> ACTIVITY: Write out, word for word, every line in the data below from the one containing "Vincristine Vinorelbine |" to the one containing "Interferon α |", both of them included.

------------------------------------------------

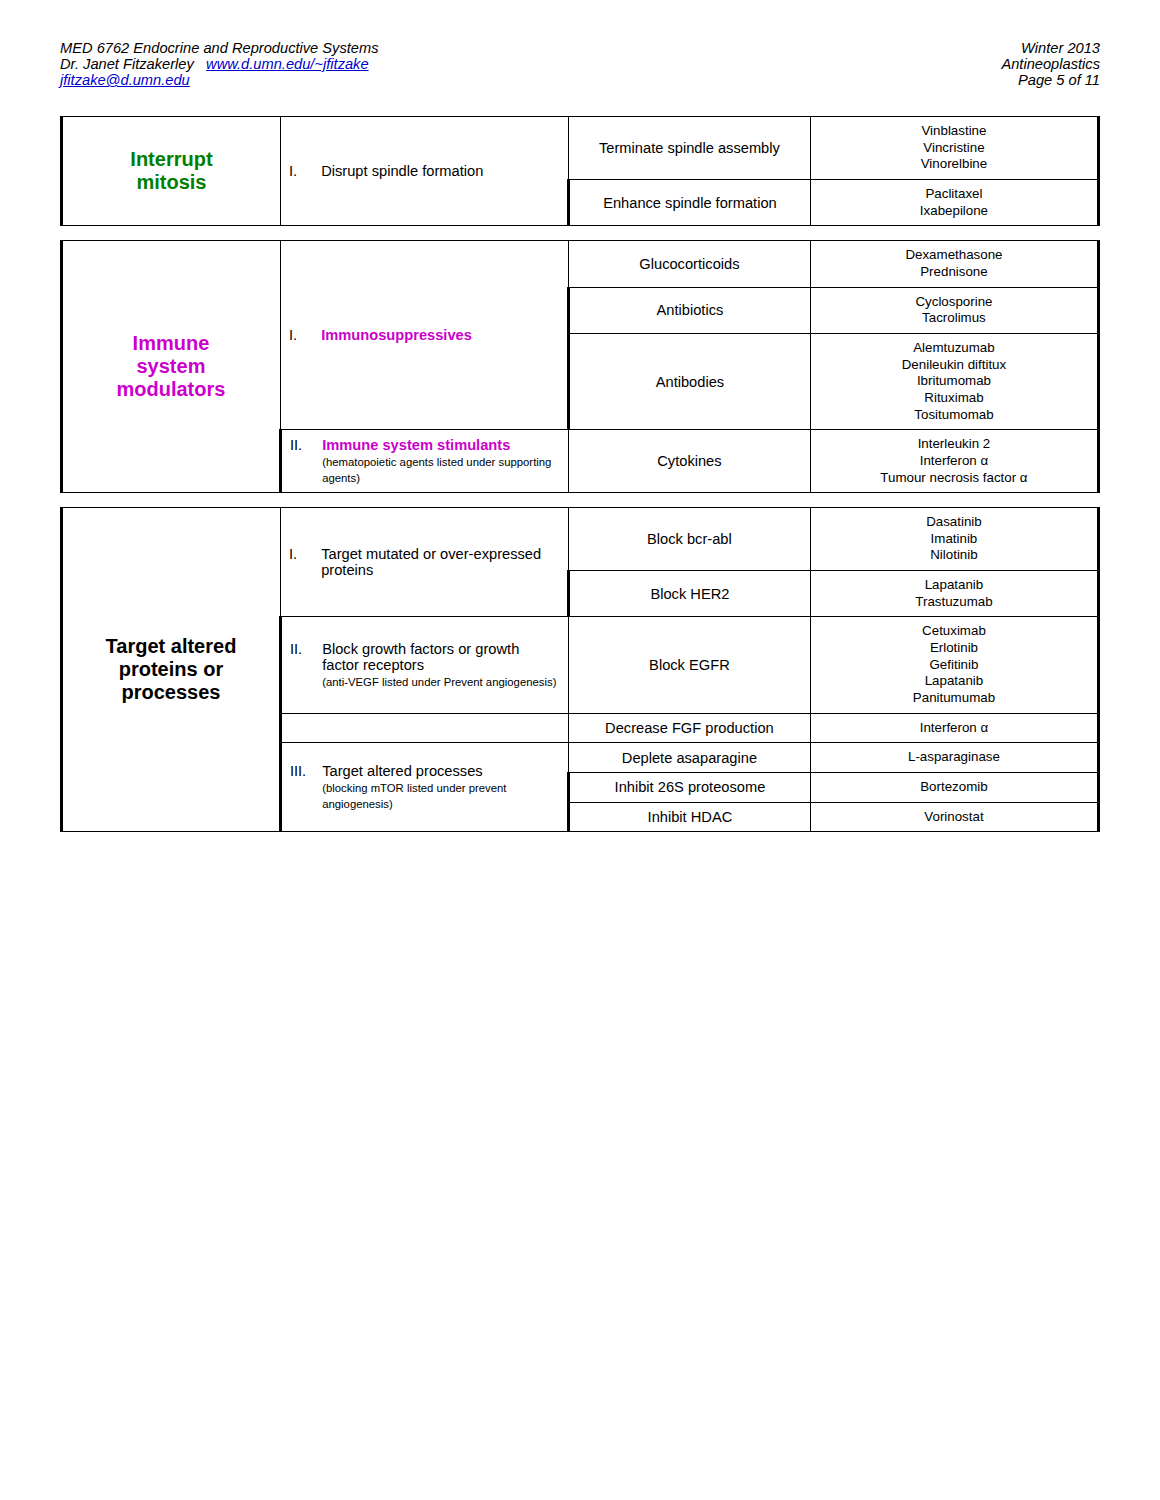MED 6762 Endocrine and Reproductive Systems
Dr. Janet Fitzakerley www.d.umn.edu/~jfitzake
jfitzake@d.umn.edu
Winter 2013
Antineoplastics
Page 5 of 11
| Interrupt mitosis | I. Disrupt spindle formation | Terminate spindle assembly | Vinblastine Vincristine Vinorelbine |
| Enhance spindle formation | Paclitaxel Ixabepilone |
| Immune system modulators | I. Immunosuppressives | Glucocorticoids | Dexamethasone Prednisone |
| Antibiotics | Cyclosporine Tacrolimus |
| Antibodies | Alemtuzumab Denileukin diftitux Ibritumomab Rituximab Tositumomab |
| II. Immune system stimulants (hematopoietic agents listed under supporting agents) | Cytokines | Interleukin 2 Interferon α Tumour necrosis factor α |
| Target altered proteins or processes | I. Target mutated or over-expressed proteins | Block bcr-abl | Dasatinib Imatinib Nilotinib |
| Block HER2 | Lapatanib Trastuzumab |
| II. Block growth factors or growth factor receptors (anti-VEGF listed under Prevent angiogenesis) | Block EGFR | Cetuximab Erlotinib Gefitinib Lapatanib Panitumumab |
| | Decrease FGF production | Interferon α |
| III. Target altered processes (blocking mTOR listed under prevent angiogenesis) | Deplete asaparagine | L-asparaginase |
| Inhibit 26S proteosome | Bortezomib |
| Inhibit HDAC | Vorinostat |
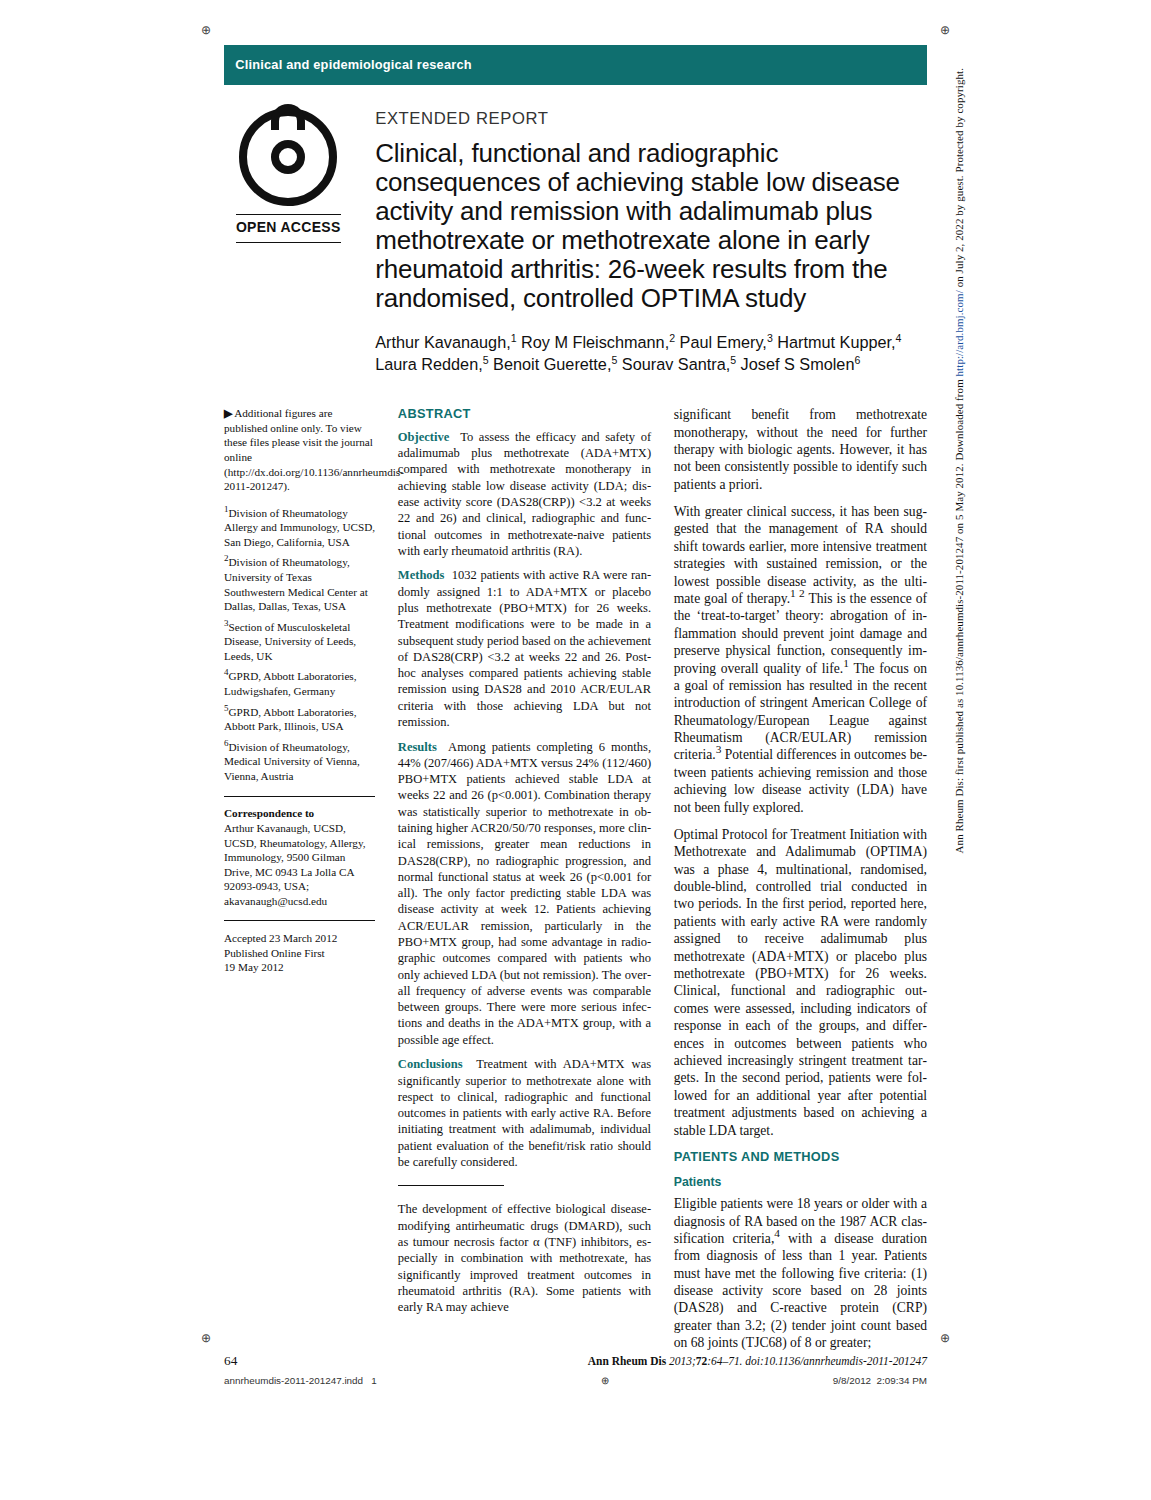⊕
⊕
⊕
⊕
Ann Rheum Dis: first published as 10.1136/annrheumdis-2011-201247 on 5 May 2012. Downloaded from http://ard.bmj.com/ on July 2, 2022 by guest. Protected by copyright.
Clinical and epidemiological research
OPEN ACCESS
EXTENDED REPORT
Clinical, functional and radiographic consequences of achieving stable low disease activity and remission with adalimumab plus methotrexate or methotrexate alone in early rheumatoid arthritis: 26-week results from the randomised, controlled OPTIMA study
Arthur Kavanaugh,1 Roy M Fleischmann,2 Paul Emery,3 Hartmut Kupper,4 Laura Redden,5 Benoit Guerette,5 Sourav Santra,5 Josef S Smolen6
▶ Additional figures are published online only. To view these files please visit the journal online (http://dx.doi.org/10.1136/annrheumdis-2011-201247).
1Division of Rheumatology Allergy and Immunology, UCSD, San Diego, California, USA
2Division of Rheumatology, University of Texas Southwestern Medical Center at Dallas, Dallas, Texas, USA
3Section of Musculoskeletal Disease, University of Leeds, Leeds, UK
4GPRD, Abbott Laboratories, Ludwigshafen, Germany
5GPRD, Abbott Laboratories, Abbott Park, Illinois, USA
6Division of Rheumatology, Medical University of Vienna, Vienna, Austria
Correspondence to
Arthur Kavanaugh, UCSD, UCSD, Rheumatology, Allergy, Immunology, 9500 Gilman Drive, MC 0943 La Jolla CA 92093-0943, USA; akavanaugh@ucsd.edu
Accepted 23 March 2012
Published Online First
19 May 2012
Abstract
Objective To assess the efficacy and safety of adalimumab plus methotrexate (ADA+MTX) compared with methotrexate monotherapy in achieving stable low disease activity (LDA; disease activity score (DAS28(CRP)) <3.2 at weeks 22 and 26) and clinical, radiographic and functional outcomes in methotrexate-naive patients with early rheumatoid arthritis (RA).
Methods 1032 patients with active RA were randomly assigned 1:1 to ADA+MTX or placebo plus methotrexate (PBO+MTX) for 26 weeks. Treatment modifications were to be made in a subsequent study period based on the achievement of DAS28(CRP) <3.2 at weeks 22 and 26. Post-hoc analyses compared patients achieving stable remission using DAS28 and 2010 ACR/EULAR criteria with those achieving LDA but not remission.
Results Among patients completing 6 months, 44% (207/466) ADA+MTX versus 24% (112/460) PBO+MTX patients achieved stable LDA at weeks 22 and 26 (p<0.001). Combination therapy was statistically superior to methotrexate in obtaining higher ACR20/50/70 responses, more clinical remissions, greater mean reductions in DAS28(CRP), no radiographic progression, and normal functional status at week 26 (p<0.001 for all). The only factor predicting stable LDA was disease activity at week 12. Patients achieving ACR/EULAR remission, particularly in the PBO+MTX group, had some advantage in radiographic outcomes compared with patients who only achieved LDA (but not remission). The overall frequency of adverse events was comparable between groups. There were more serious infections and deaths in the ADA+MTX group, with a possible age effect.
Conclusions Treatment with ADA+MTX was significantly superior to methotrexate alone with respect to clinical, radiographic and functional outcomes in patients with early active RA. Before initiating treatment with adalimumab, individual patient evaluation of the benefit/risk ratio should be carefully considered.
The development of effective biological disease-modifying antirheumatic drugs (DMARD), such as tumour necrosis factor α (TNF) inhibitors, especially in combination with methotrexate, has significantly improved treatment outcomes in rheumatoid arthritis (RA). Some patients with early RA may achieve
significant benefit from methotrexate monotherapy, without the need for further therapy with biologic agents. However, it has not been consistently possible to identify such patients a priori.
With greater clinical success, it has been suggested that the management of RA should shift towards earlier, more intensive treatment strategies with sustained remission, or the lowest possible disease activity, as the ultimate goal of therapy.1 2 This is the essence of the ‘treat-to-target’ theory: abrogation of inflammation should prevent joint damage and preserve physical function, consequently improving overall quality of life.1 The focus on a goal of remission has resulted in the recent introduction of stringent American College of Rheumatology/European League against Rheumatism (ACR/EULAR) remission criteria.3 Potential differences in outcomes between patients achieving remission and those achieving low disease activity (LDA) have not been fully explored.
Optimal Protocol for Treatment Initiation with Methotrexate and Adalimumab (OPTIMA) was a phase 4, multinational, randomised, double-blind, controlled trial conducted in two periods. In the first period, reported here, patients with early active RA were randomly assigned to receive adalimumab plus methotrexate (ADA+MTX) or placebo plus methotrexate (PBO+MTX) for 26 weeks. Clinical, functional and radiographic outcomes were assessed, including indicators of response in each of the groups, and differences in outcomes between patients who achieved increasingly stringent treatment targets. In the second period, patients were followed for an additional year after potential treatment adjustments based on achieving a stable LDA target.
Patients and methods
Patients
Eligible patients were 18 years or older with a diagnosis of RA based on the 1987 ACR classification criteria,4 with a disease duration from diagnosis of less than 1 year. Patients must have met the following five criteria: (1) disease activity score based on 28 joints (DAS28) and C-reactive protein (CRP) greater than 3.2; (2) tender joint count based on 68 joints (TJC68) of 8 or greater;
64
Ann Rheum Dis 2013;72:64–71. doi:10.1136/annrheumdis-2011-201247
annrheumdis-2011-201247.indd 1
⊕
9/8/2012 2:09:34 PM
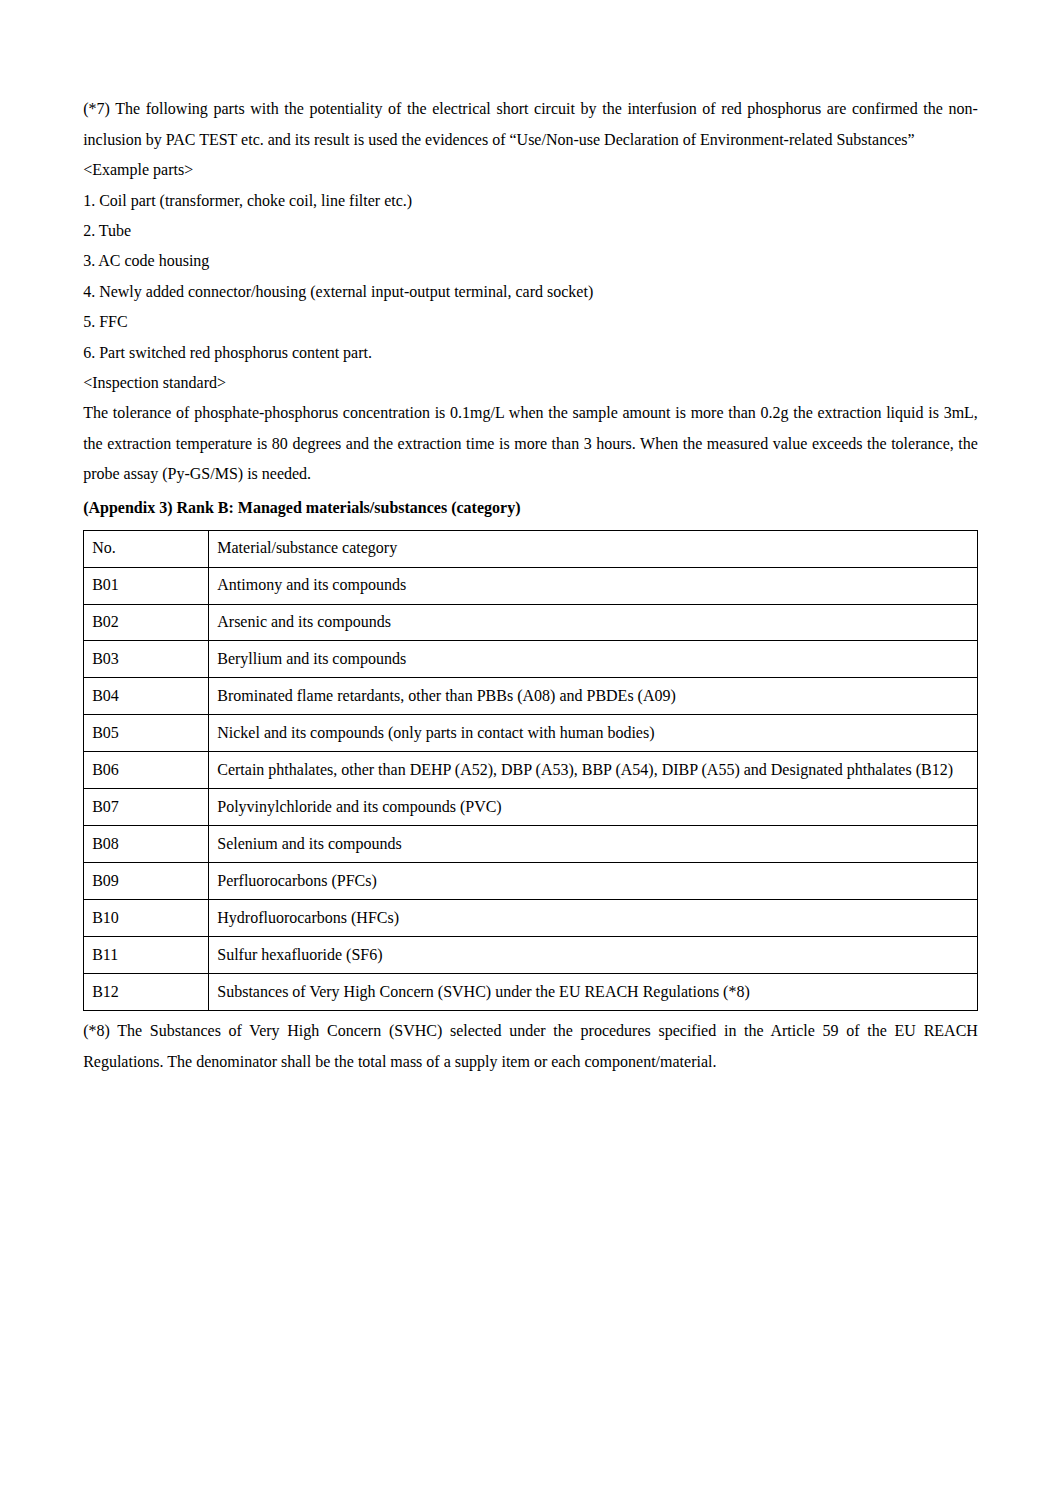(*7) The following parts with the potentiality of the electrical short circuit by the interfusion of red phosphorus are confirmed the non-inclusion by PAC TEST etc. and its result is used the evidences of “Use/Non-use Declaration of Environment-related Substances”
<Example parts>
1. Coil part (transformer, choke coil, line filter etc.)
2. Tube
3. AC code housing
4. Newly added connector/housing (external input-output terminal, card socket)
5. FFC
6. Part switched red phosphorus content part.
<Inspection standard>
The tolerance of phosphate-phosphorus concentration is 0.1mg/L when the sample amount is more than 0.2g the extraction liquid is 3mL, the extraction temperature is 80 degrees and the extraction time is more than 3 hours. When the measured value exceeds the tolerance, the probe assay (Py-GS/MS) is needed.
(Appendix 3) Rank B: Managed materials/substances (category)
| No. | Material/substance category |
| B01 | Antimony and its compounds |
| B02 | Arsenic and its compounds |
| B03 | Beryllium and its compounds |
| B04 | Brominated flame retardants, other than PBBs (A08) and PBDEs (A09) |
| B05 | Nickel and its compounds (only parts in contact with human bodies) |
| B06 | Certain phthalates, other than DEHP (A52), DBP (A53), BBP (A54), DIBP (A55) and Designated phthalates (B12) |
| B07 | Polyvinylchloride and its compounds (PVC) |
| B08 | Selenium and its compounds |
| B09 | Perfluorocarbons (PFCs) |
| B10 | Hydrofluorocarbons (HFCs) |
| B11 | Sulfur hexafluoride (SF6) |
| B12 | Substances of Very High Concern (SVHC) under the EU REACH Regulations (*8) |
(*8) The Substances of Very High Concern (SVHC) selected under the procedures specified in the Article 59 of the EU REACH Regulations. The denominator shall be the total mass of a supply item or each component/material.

------------------------------------------------

> RESULT OF THIS TASK:
| Interrupt mitosis | I. Disrupt spindle formation | Terminate spindle assembly | Vinblastine Vincristine Vinorelbine |
| Enhance spindle formation | Paclitaxel Ixabepilone |
| Immune system modulators | I. Immunosuppressives | Glucocorticoids | Dexamethasone Prednisone |
| Antibiotics | Cyclosporine Tacrolimus |
| Antibodies | Alemtuzumab Denileukin diftitux Ibritumomab Rituximab Tositumomab |
| II. Immune system stimulants (hematopoietic agents listed under supporting agents) | Cytokines | Interleukin 2 Interferon α Tumour necrosis factor α |
| Target altered proteins or processes | I. Target mutated or over-expressed proteins | Block bcr-abl | Dasatinib Imatinib Nilotinib |
| Block HER2 | Lapatanib Trastuzumab |
| II. Block growth factors or growth factor receptors (anti-VEGF listed under Prevent angiogenesis) | Block EGFR | Cetuximab Erlotinib Gefitinib Lapatanib Panitumumab |
| | Decrease FGF production | Interferon α |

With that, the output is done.